Ma cosa vuole il potere che sorge da questa intelligenza sempre più estesa e sempre più efficace? Lo spiega Ray Kurzweil, attuale director of engineering a Mountain View. La tecnologia vuole rendere immortale l’uomo, e non nel senso di specie o di civiltà, ma proprio di singolo individuo. Il soggetto, nella sua solitudine indifesa, nell’unicità della sua esperienza, della sua memoria, della sua emotività, è il destinatario della promessa che Descartes ha formulato per la prima volta nel Discorso sul Metodo, consegnandogli un destino di inestinguibilità, di spoliazione da ogni pericolo di eliminazione e di sostituzione. Kurzweil sostiene di averlo calcolato, e che la missione sarà portata a termine attraverso un’integrazione sempre più microscopica tra biologia e nanotecnologie.
Google e Kurzweil non alimentano un delirio o un sogno: interpretano la ragione per cui la tecnologia esiste in Occidente, il suo statuto di scienza e di religione, la sua capacità di rendere la nostra civiltà «l’unica che è sopravvissuta alla morte del suo Dio», come sosteneva De Certeau. L’intelligenza artificiale rende immortale l’individuo e mette in ordine l’universo, ci ricorda Kurzweil: dal maglione che ho perso ma che Google ritroverà avendolo visto con i Google Glass, all’ordine cosmico di tutte le conoscenze. Questa è la promessa che Google intende realizzare, e che rende così affascinante il suo marchio nelle interviste.

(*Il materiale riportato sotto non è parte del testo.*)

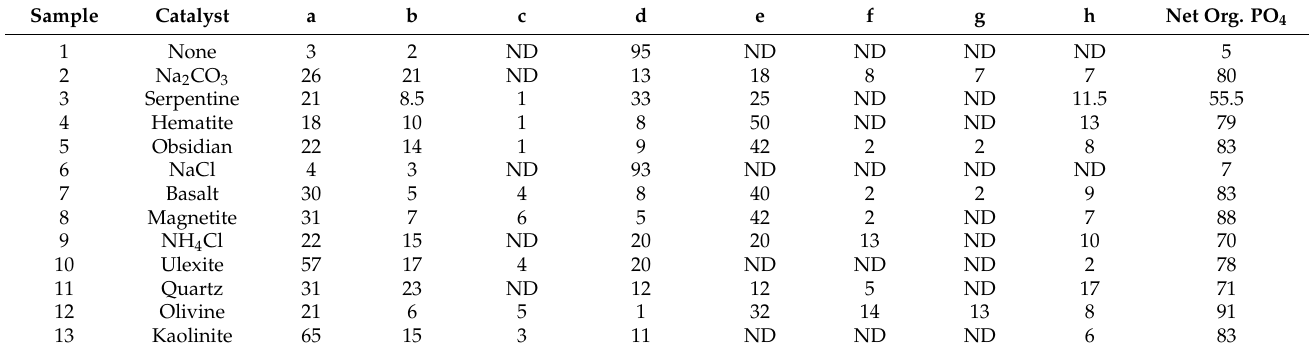
Table 1. Yields 1 (%) of various phosphates species detected in the phosphorylation of glycerol.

Dopo il crollo del welfare, con la crisi del sistema economico europeo e americano, la sfida della crescita cinese, indiana, russa, Google si frappone come un argine a una minaccia orientale che non si limita ad essere finanziaria. La crisi che ci avvolge è quella di una cultura intera che sembra sul punto di crollare. I sistemi asiatici sembrano reggere meglio alle difficoltà internazionali, con i loro modelli che ignorano le esigenze individuali di realizzazione personale e di salvaguardia della salute fisica e psicologica; ma che insieme al significato della libertà soggettiva disprezzano anche i concetti di democrazia e di giustizia che sono stati elaborati dall’Illuminismo europeo.
Con una mano twittiamo la nostra disapprovazione per la raccolta di dati privati online e con l’altra postiamo la nostra vita. Google continua a confortare sulla possibilità di distinguere la civiltà americana da quelle concorrenti nel punto in cui il divario della competizione è più difficile da colmare: la scienza, la tecnologia, la creatività dell’innovazione, la fede nel valore assoluto dell’individuo. Ce n’è abbastanza per comprendere l’ottimismo dell’83% di estimatori di Mountain View. Il fatto che questa fiducia passi sopra la raccolta e l’uso dei dati personali da parte di Google, e che questa indifferenza entri pericolosamente in collisione con l’assolutezza del valore del singolo soggetto, è una contraddizione che in fondo ha molto da dirci sulla nostra visione della democrazia e su quella degli americani. Ma per questo occorrerebbe ben altro che un sondaggio telefonico.